Debunking Common Myths About Women And Weapons

Debunking Common Myths About Women And Weapons

As women are becoming comfortable speaking out about being victims of violent crimes and attacks, it has resulted in plenty of women being inspired to start arming themselves with weapons to fight back rather than depend on another person for their safety.

Over the last ten years, an increased number of women are arming themselves with concealed carry firearms, knives, sprays, and electro shocks that are all legal within the particular state of residence.

The National Rifle Association, the NRA, initially didn’t bother to incorporate women into the firearm community, but the organization realized that women, not men, are going to be the first to arm themselves because they have a threat lurking in every corner of the street.

A woman in a business suit takes a gun from her purse.

Once the NRA started to cater more to women than men, it noticed how that, in 2004, the number of women who owned a firearm was reported to be 11%, while in 2011 that number jumped up to 23%. This massive percent increase proves one thing that weapons shouldn't be considered a male dominated and masculine world.

In fact, back in the year 2000, the NRA offered a women's only course dedicated to firearm use and safety and had only 500 people participate. When you fast forward to 2014, over 13,000 women took part of On Target, which shows how serious women take their firearms.

What Are Common Stereotypes About Women Carrying A Weapon?

Women commonly endure stereotypes and backlashes from members outside the firearm community who either don’t think guns make people safe or believe that women don’t know how to handle firearms.

Myth One: Women Shouldn’t Carry Weapons

People often debating for anti-gun policies start off with the argument that if a women were to use a weapon against her attacker, the attacker would easily rip the weapon from her hand and use it against her.

This reasoning is entirely flawed because more often than not, women will expertly train to know how to use their weapon, so in case of an attack, the very scenario described above doesn't occur.

Myth Two: Weapons Are For “Bad Girls”

The constant portrayal of weapons and guns being seen as tough or masculine is a huge offense to women because women are stereotypically described as being weak and feminine.

The incorrect weak characterization of women leads men to ask the question, why would a woman even want to carry a weapon? It's no surprise that men would ask such a question since the idea of weapons and females have become sexualized by the media since way back when.

In fact, the sexualization associated with women and guns leaves room for the stereotype that only "bad girls" carry guns and weapons, which isn't the case at all. Regular, everyday women carry weapons and don't have to look sexualized using them.

If you go to any shooting range, you'll notice how the women there are mostly mothers who want to practice shooting, so their aim never fails during a crisis.

Myth Three: Women Can Use Their Purse To Carry their Firearm

Out of all the places that a woman could put her weapon, the last place she would think of is her purse. Contrary to popular belief, a women's purse may be large, but it takes forever to find anything once you throw it in there.

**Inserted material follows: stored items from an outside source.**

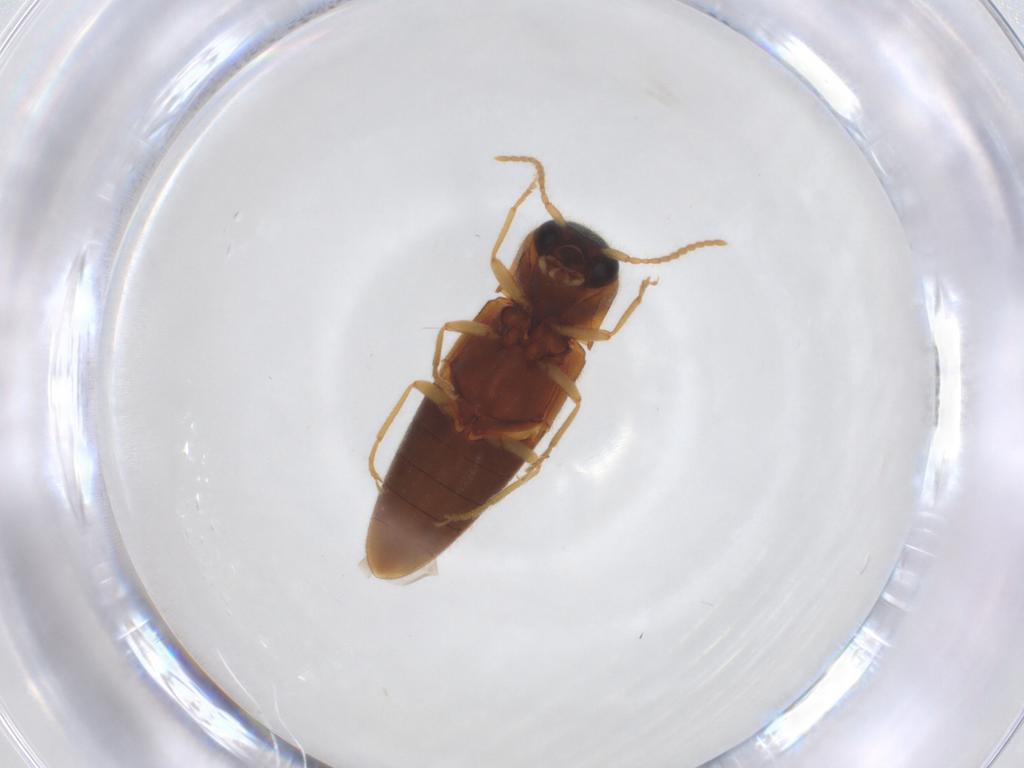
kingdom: Animalia
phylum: Arthropoda
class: Insecta
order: Coleoptera
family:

Since it takes forever to find a pair of keys, it wouldn't be effective to conceal a weapon in a purse. On average it would take a women a few minutes to locate the weapon amongst the mess in her purse. Unfortunately, a woman won't have a few minutes to find her weapon while she's being attacked.

When you think about a firearm jumbled up all the way in the bottom of a purse, imagine the horror of trying to find your keys and having the gun go off.

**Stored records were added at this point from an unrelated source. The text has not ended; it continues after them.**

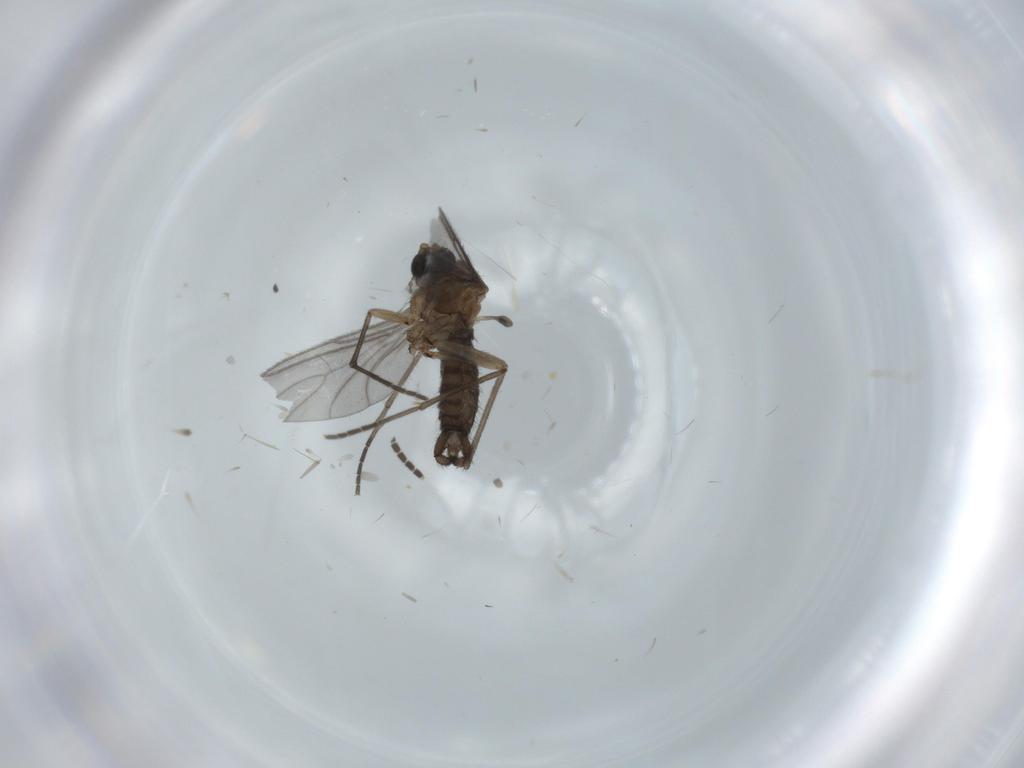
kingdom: Animalia
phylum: Arthropoda
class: Insecta
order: Diptera
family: Sciaridae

A purse filled with stuff.

In fact, it’s common sense amongst women that throwing any weapon or firearm into your purse is the most dangerous and irresponsible thing to do.

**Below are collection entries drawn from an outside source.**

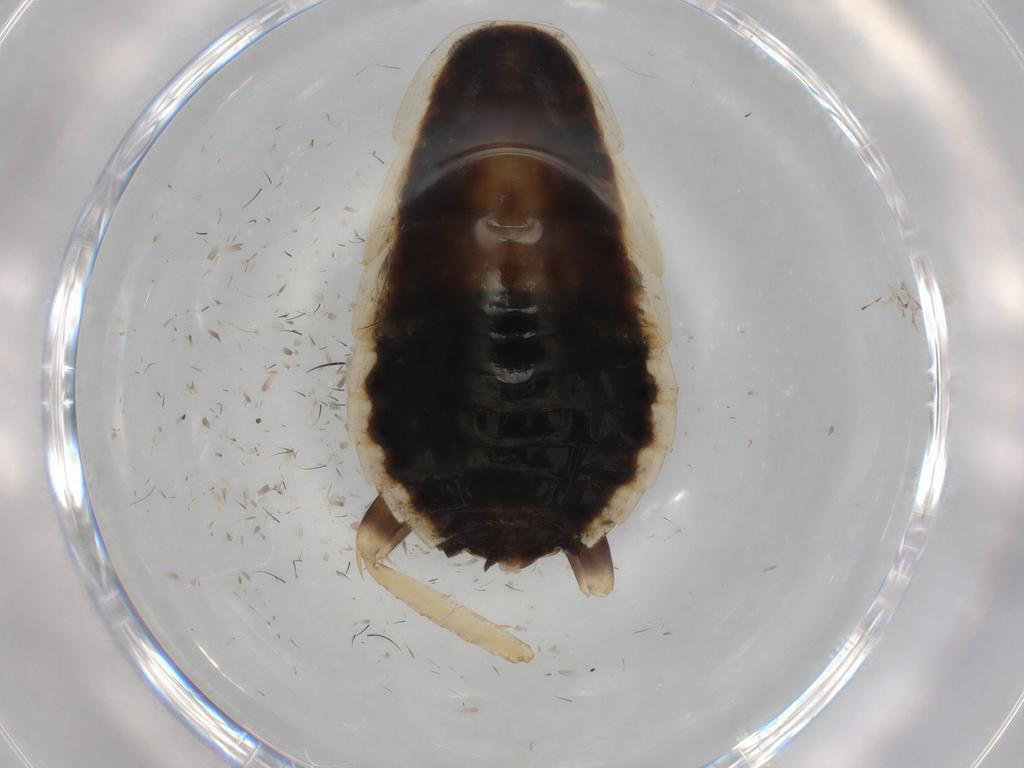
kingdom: Animalia
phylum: Arthropoda
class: Insecta
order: Blattodea
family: Ectobiidae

This stereotype first emerged in movies and television shows where the female character stashes a gun into her purse to carry it around, so most men believe it to be a safe option since they saw it in a film.

It's safe to say that women know more about safety precautions in regards to firearms than most men, which that alone is defeating a stereotype within the gun community.

Myth Four: Women Are More Pacifistic Than Men

Another common stereotype women have to put up with is that they are more peace minded than men, which would make a majority of women averse to the idea of guns.

Since the 1980's, women have been entering more and more male dominated work environments, which led to women feeling more comfortable defending themselves in ways that weren't socially acceptable before.

A non-profit publication dedicated to women and weapons have reported that there are 12 million to 17 million women in America who carry a firearm for protection. Women aren't as pacifistic as stereotypes push them to be.

How To Fight Those Stereotypes?

For a woman to fight the stereotypes mentioned above, there need to be more women willing to carry a weapon with them.

Work Environment

Women had already begun fighting these stereotypes when they started to join the military and law enforcement fields where firing a weapon is a mandatory skill to learn.

Education

Most women take instructional courses that adequately train how to use firearms and weapons, which is the most practical way you could learn how to defend yourself.

Woman at a gun range.

Thanks to the NRA and other similar organizations, women are becoming a priority for instructional firearm and weapons programs because people are starting to realize that women take self-defense just as seriously as men.

Recreation & Practice

Seeing women shoot a gun for recreational purposes at a shooting range surely removes the image that women need to be involved in hobbies that accentuate the stereotypical soft-spoken and weak nature.

Seeing an increased presence of women in shooting ranges also removes the image that women are individuals who physically can’t handle weapons.